La "Cicogna" decolla (pezzo tratto da "Storia di un anno"):
Il capitano che lo pilotava si presentò; giovanissimo: Gerlach, un asso. Prima di salire sull'apparecchio, Mussolini si voltò a salutare il gruppo dei suoi sorveglianti: sembravano attoniti. Molti sinceramente commossi. Taluni anche con le lacrime agli occhi.

Lo spazio dal quale la «Cicogna» doveva partire era veramente esiguo. Allora fu arretrata per guadagnare qualche metro. A1 termine del pianoro vi era un salto abbastanza profondo. Il pilota prese posto sull'apparecchio; dietro lui Skorzeni e quindi Mussolini. Erano le 15. La «Cicogna» si mise in moto. Rullò un poco. Percorse rapidamente lo spazio sassoso e giunto a un metro dal burrone, con uno strappo violento del timone, spiccò il volo. Ancora qualche grido. Braccia che si agitavano e poi il silenzio dell'alta atmosfera. Dopo pochi minuti, L'Aquila e, trascorsa un'ora, la «Cicogna» planava tranquillamente all'aeroporto di Pratica di Mare. Quivi un grande trimotore era già pronto. Mussolini vi salì. Il volo aveva per mèta Vienna, dove si giunse a notte avanzata. Qualcuno attendeva all'aeroporto. Di lì al «Continentale» per una notte. All'indomani, verso mezzogiorno, nuovo volo sino a Monaco di Baviera.

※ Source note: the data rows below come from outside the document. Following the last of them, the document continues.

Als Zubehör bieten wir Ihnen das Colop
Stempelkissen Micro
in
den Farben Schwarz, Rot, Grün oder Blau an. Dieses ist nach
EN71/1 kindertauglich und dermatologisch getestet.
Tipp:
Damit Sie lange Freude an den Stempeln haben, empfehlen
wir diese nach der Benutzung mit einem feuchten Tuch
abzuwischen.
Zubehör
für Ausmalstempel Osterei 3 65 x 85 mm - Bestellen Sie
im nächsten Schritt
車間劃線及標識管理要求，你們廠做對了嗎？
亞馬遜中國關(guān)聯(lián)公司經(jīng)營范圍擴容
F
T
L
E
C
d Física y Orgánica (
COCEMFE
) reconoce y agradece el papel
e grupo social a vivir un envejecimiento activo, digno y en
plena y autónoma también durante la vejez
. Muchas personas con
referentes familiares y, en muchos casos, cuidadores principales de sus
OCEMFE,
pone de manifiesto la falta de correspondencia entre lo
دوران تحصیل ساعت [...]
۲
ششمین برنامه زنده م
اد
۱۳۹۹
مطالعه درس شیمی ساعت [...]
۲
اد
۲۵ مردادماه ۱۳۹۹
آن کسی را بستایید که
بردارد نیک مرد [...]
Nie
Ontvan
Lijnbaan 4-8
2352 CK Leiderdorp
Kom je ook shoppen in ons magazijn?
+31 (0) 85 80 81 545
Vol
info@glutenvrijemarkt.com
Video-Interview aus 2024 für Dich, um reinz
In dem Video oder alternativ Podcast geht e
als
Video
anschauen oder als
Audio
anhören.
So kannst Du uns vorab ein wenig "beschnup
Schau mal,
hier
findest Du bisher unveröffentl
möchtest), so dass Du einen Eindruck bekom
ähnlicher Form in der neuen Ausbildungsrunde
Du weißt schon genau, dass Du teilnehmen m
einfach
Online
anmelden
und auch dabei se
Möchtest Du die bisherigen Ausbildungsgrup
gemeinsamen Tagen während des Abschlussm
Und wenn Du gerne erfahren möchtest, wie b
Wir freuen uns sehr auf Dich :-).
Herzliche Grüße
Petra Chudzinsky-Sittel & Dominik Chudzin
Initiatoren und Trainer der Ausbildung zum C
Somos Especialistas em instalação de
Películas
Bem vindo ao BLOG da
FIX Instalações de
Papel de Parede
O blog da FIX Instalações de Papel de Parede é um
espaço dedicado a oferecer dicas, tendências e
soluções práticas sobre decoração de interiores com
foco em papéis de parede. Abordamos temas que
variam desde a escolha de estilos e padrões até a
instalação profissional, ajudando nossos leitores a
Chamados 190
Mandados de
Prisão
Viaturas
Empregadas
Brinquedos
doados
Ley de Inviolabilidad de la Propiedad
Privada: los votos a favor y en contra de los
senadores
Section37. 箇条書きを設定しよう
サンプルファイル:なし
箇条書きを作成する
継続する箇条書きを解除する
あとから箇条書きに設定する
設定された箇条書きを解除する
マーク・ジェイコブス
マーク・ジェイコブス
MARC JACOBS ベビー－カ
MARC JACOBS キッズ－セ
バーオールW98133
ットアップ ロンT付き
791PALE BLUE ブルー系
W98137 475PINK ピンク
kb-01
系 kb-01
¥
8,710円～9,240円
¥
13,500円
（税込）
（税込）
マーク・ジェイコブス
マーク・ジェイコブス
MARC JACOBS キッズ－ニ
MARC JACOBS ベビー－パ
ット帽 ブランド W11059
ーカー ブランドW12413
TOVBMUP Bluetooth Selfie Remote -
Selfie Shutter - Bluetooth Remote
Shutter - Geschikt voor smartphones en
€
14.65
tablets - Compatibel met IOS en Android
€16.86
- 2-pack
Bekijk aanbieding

Il mattino dopo al Quartier Generale del Führer  l'accoglienza fu semplicemente fraterna.

La liberazione di Mussolini ad opera di «arditi» tedeschi suscitò in Germania un'ondata di grande entusiasmo. Si può dire che l'evento fu festeggiato in ogni casa. La radio preparò, con ripetute emissioni gli ascoltatori a una notizia straordinaria e non si ebbe delusione alcuna quando la notizia, verso le 22, fu conosciuta. Tutti la considerarono come un avvenimento eccezionale.

Furono mandati a Mussolini centinaia di telegrammi, lettere, poesie, da ogni parte del Reich. Non ebbe l'evento una ripercussione analoga in Italia. Erano quelli i giorni del caos, della distruzione, del saccheggio, della degradazione. La notizia fu quindi accolta come una ingrata sorpresa, con fastidio e con rancore. E si cominciò col negarla: si diffuse la voce che si trattava di una com­media, che Mussolini era già morto, consegnato agli Inglesi, che il discorso di Monaco era stato pronunciato da un sosia. Questa voce continuò a circolare anche molti mesi dopo, elemento indicativo di un desiderio.